Try the Hotel Colbert, and ask for a room looking out at the towers of Notre Dame. Or try the Hotel d'Angleterre, and request a view of the quiet courtyard. You could also settle into one of the hotels on the Ile St.-Louis with a glimpse of the Seine, or at the Hotel Jeu de Paume on the inner courtyard - and avoid rooms on the noisy Rue St. Louis. Rooms in these moderately priced hotels (by Paris standards) have attached baths.
Serendipity may take care of your meals as you walk around. My wife and I stumbled upon the parasol-shaded L'Ebouillante on the Rue des Barres, a pedestrian way sloping gently from the river opposite Ile St. Louis to the Marais district. We returned there for the pleasure of eating a lazy, tasty, light meal while watching Parisians go about their daily routines.
I'd skip dining in the pricey Champs-Elysees district unless you're going to a highly recommended one- or two-star restaurant. In general, food is sharply more expensive in Paris than in the provinces.

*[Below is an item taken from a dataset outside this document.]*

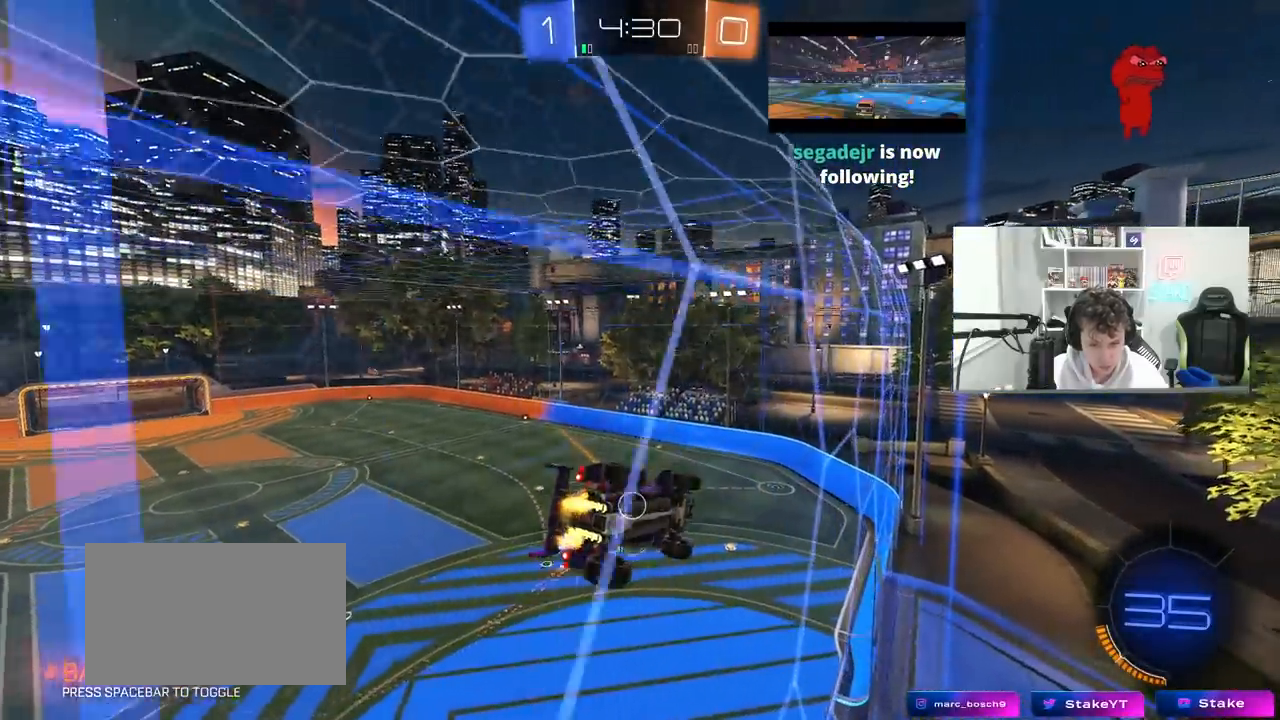
{"keys": ["w"], "mouse": [], "mouse_move": "still", "events": [[250, "d", "down"], [350, "d", "up"]]}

Incidentally, if you wish to order a glass of tap water - perfectly tasty - with a meal, just ask for ``une carafe de l'eau.''
Getting out of town:
You can pick up a rental car at the Air France bus terminal on the Esplanade des Invalides. Ask the agent how to get to the Peripherique (Paris's ring road) and one of the high-speed ``A'' toll roads that get you to the point where you can wander off on charming rural roads.